Wolf further explained the paper’s ethos:
“In the beginning, I think we wanted the paper to have an ephemeral quality—not precious or collectible, an object that could easily (and we imagined would) end up in the trash or littering the street—as well as an archival element. Something you could come across ten years later and learn from: learn what businesses were around Lincoln Heights, what people were affiliated with the gallery, learn something of what the city was like then.
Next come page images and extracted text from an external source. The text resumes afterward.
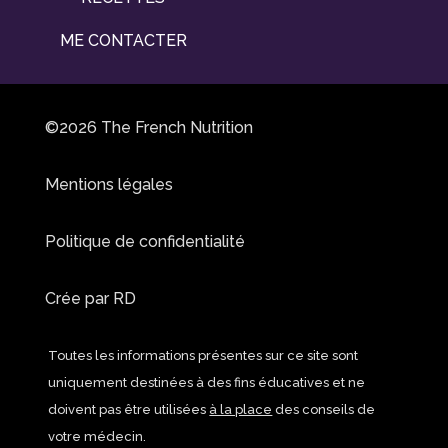
ME CONTACTER
©2026 The French Nutrition
Mentions légales
Politique de confidentialité
Crée par
RD
Toutes les informations présentes sur ce site sont
uniquement destinées à des fins éducatives et ne
doivent pas être utilisées
à la place
des conseils de
votre médecin.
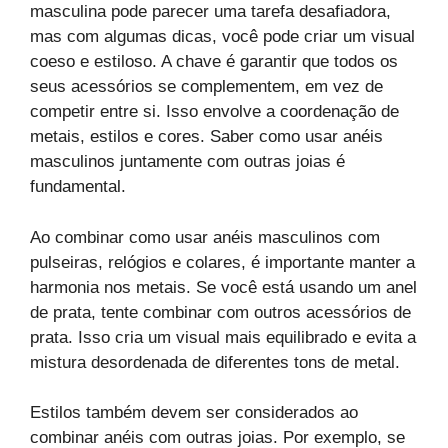
masculina pode parecer uma tarefa desafiadora,
mas com algumas dicas, você pode criar um visual
coeso e estiloso. A chave é garantir que todos os
seus acessórios se complementem, em vez de
competir entre si. Isso envolve a coordenação de
metais, estilos e cores. Saber como usar anéis
masculinos juntamente com outras joias é
fundamental.
Ao combinar como usar anéis masculinos com
pulseiras, relógios e colares, é importante manter a
harmonia nos metais. Se você está usando um anel
de prata, tente combinar com outros acessórios de
prata. Isso cria um visual mais equilibrado e evita a
mistura desordenada de diferentes tons de metal.
Estilos também devem ser considerados ao
combinar anéis com outras joias. Por exemplo, se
There was definitely a kind of ‘if these walls could talk’ (as in the gallery’s walls) ambition that I think still stands to some degree, but as the paper has grown, we’ve also had to meet it on its own terms more and take on the format in a more ambitious way each time.”
The first issue of Night Papers was launched in a bundled edition together with the first issue of the Public Fiction journal in August 2011. It included artists’ meditations on revenge and retribution, Wolf’s essay on the death of a friend, a consideration of love and lust by Marple, a mock gossip column by Catherine Taft, and various anonymous confessions. Subsequent issues have featured a wide array of poems, essays, stories, excerpts, images, and evocative texts that can’t quite be categorized.
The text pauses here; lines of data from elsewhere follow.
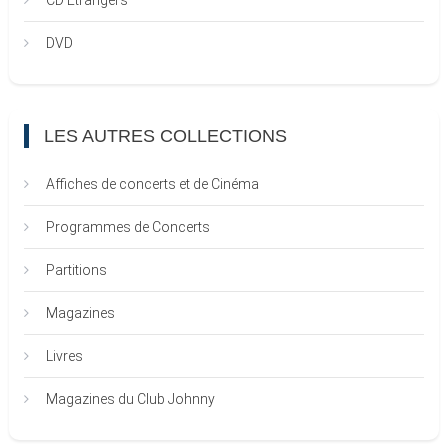
CD Etrangers
DVD
LES AUTRES COLLECTIONS
Affiches de concerts et de Cinéma
Programmes de Concerts
Partitions
Magazines
Livres
Magazines du Club Johnny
In the unassuming pages of Night Papers beats the eternal heart of Night Gallery; as Nemeroff says:
“In my experience, the most powerful and magical organisms happen under the radar. That is to say, you can do way more when no one is watching you; that’s when you can really be subversive. I believe Night Papers holds the answer to the long winded question, ‘What is Night Gallery?’ The proof is in the pages, between the ads. It holds the secret. And although Night Papers is a slow burn, it still reminds me of the early days, when the sound of laughter was the loudest sound you heard.”